• _Set exercise_: Please copy every line of the entries below word for word, from the first to the last.

◆ ◆ ◆

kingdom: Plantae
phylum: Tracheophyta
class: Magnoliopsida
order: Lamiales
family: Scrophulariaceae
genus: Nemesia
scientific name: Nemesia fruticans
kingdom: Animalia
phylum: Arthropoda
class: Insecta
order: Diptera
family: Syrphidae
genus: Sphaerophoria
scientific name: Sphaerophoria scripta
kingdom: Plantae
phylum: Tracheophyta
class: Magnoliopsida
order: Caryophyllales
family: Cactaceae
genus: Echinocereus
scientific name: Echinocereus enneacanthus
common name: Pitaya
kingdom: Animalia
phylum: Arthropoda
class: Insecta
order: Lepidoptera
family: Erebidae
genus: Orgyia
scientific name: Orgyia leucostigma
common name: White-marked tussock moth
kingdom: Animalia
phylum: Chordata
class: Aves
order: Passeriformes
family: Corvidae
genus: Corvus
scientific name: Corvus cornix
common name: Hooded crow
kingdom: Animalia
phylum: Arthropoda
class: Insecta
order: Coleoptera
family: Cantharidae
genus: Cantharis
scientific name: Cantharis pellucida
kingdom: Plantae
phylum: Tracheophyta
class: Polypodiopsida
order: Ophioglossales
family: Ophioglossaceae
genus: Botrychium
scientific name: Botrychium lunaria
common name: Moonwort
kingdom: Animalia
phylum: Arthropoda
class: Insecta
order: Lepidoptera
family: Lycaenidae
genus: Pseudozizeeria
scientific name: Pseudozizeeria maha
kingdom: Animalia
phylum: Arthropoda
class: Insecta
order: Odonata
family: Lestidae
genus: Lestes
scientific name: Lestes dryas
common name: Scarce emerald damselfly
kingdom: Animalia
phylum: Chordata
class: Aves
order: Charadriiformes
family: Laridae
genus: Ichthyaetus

◆ ◆ ◆

• _Solution to this problem_:
kingdom: Plantae
phylum: Tracheophyta
class: Magnoliopsida
order: Lamiales
family: Scrophulariaceae
genus: Nemesia
scientific name: Nemesia fruticans
kingdom: Animalia
phylum: Arthropoda
class: Insecta
order: Diptera
family: Syrphidae
genus: Sphaerophoria
scientific name: Sphaerophoria scripta
kingdom: Plantae
phylum: Tracheophyta
class: Magnoliopsida
order: Caryophyllales
family: Cactaceae
genus: Echinocereus
scientific name: Echinocereus enneacanthus
common name: Pitaya
kingdom: Animalia
phylum: Arthropoda
class: Insecta
order: Lepidoptera
family: Erebidae
genus: Orgyia
scientific name: Orgyia leucostigma
common name: White-marked tussock moth
kingdom: Animalia
phylum: Chordata
class: Aves
order: Passeriformes
family: Corvidae
genus: Corvus
scientific name: Corvus cornix
common name: Hooded crow
kingdom: Animalia
phylum: Arthropoda
class: Insecta
order: Coleoptera
family: Cantharidae
genus: Cantharis
scientific name: Cantharis pellucida
kingdom: Plantae
phylum: Tracheophyta
class: Polypodiopsida
order: Ophioglossales
family: Ophioglossaceae
genus: Botrychium
scientific name: Botrychium lunaria
common name: Moonwort
kingdom: Animalia
phylum: Arthropoda
class: Insecta
order: Lepidoptera
family: Lycaenidae
genus: Pseudozizeeria
scientific name: Pseudozizeeria maha
kingdom: Animalia
phylum: Arthropoda
class: Insecta
order: Odonata
family: Lestidae
genus: Lestes
scientific name: Lestes dryas
common name: Scarce emerald damselfly
kingdom: Animalia
phylum: Chordata
class: Aves
order: Charadriiformes
family: Laridae
genus: Ichthyaetus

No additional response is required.